Saturday, August 10, 2013

A Simplistic Analysis of Pollution Economics

In today's New York Times, here, Dirk Forrister and Paul Bledsoe, observe China's new carbon emissions trading program and wonder why the US seems to have abandoned efforts to create a emission trading system for controlling carbon emissions. I wholeheartedly support their (no doubt vain) call on Congress to pass climate legislation of some sort; although, as long as we're pretending to live in a first-best world, I'd prefer carbon taxes over cap-and-trade. But that's a minor complaint relative to the two big problems with their op-ed: (1) their casual presumption that emissions trading is always superior to traditional regulation; and (2) their supposition that China's emissions trading system will be successful.

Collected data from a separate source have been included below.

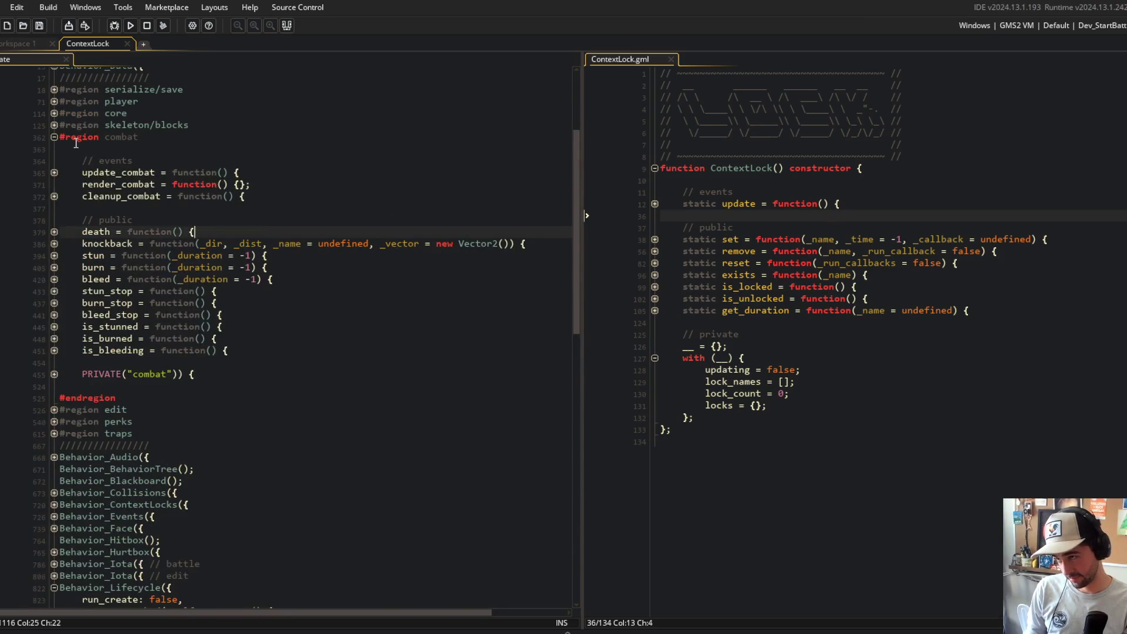
click(54, 137)
click(54, 101)
click(54, 101)
scroll(100, 163, down, 7)
- Change the check to if (IS_DEV && player_exists()), run with F5, and press b in game
click(163, 160)
text(&& player_exists())
key(F5)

It's just an op-ed, after all - not the place for an extended analysis of the issues. But overly simplistic treatments of complicated regulatory issues and instruments don't do readers any favors. The authors might at least have acknowledged that emissions trading systems have a mixed record of success, and that both theory and evidence (including my own 1998 article with Peter Grossman, here) explain that economic instruments, including emissions trading, are not always preferable to traditional regulatory standards.

Meanwhile, there is little reason to presume that China's experiment with emissions trading will be successful, especially given the past history of unsuccessful deployment of economic instruments for pollution control in socialist economic systems. Under communism, Poland developed the world's most extensive system of environmental taxes, fees, and fines. But endemic soft budget constraints on state-owned enterprises, whose survival depended only on meeting planned production targets, completely undermined that system. (On the history of failed environmental protection efforts in communist Poland, see my book, Instituting Environmental Protection: From Red to Green in Poland (Macmillan 1998)). What reason is there to expect that China's efforts to impose market-based environmental controls on enterprises not subject to market-discipline will yield better results?

It's long past time for advocates of cap-and-trade to stop treating their preferred regulatory instrument as an environmental panacea. There are no universal first-best solutions to complex and highly contextualized pollution problems. Sometimes, cap-and-trade can be expected to work very well, e.g., where monitoring is inexpensive and regulated firms are subject to hard budget constraints. At least one of those requirements is not met in the case of Chinese emissions of carbon dioxide. And given the dysfunctions in the US Congress, stemming from gerrymandering following the 2010 census and abuse of the filibuster in the Senate, no basis exists to complain about the costs of EPA's greenhouse gas regulations compared to some ideal emissions trading program that cannot possibly be enacted.